# A Game of Thrones - Board Game



## red_temple (Mar 18, 2005)

I've recently purchased this game, and my friends and I have become quite hooked on it.  Anyone else out there play this one yet?  I'd like to hear other comments/opinions on the game content.

The game is based on the GRRM book of the same title, and pits 5 of the major houses in a battle for the Iron throne.  I'd compare it (loosely) to games like Risk and Axis and Allies.  It has good complexity, but not too much to be overbearing.


----------



## cercar (Mar 23, 2005)

Where did you find a copy of it?  I've wanted to play it but locating it has been rather difficult for me.


----------



## Blue Mythril (Mar 23, 2005)

there's a game? Wow talk about a niche market 
when you compare it, how do you rate it against games like Risk?


----------



## Winters_Sorrow (Mar 23, 2005)

The game can be bought from your local Forbidden Planet if you have one.

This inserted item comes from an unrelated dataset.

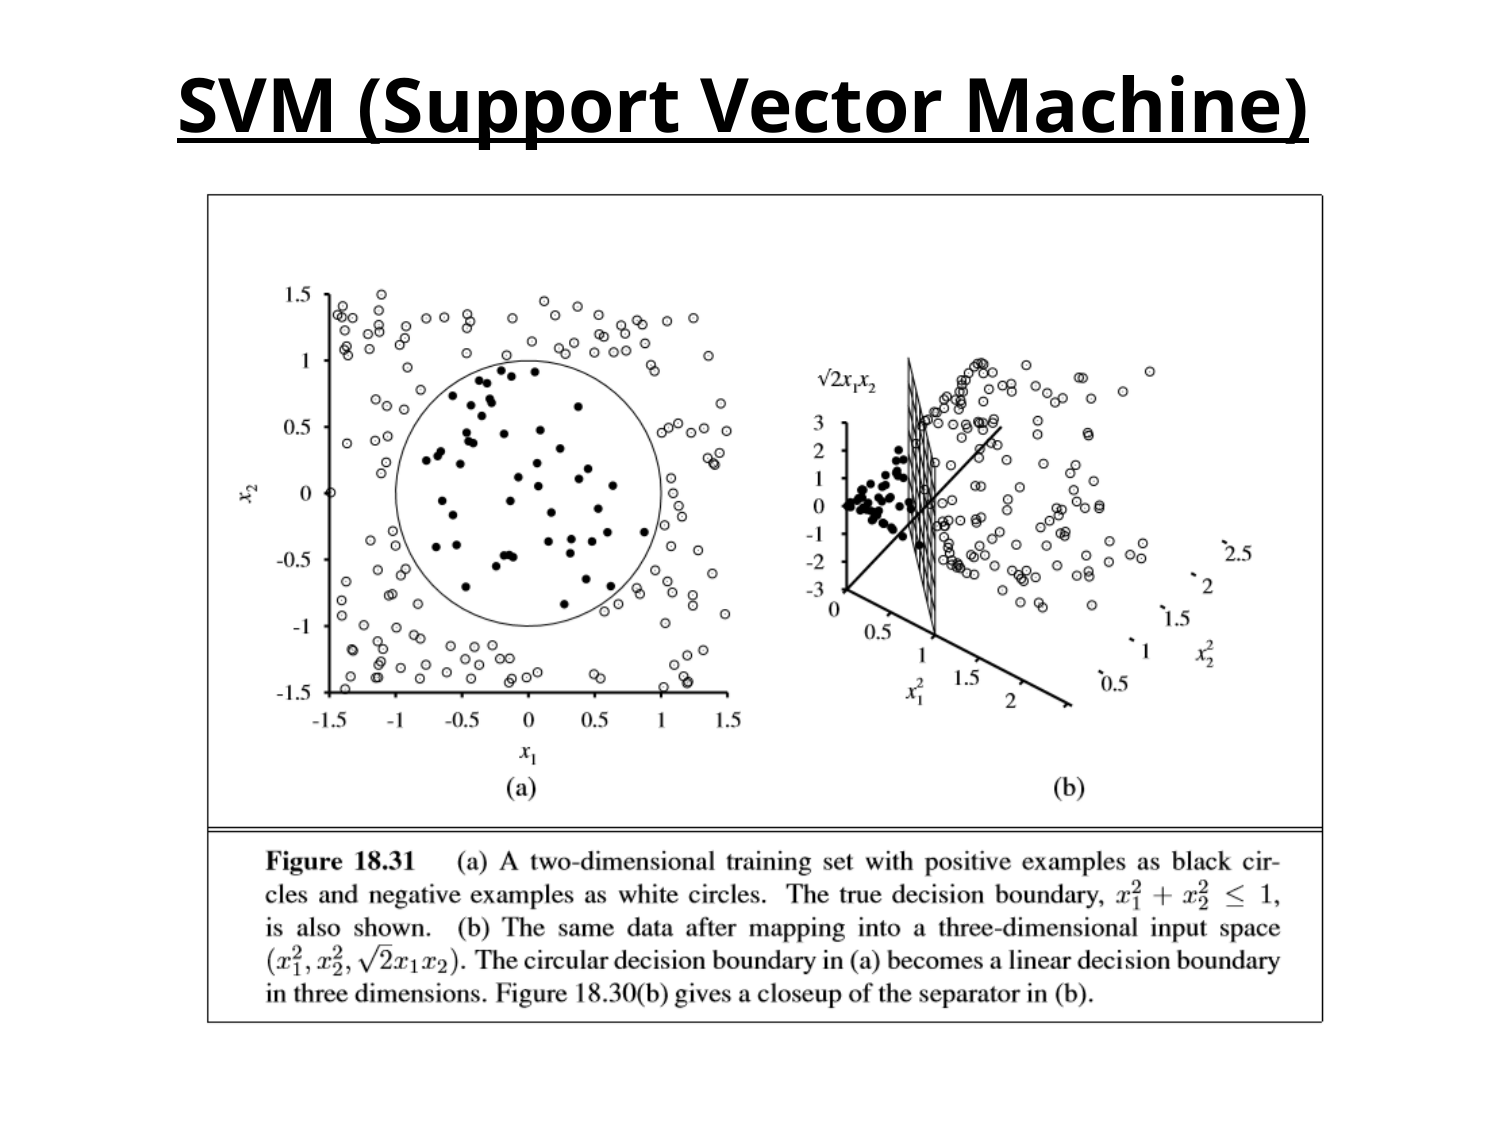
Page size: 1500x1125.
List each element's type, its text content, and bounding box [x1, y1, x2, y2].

picture [187, 174, 1345, 1046]
text_box SVM (Support Vector Machine) [162, 49, 1442, 155]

I've had a stab at playing it, but unfortunately most of my mates feel themselves to be a bit old for boardgames! 

It does seem pretty cool though


----------



## LadyFel (Mar 23, 2005)

I took a look online, but I don't think I'll be getting it any time soon...My husband is into Risk type games, but I've never really enjoyed them much so I think I'll pass...

I'm seriously considering starting the TCG though...


----------



## red_temple (Mar 28, 2005)

I've played a lot of Risk, and presently I'd rank Game of Thrones higher.  I like the complexity and scarcity it brings to managing your forces.  Supply rules restrict the size of your armies, which brings a little more realism into managing your troops and their movements.


My friends all love playing this game - and they have never read the books.


----------



## red_temple (Mar 28, 2005)

BTW,  I ordered mine from Fairplay games (US based).  I believe Amazon is starting to stock it now as well.


----------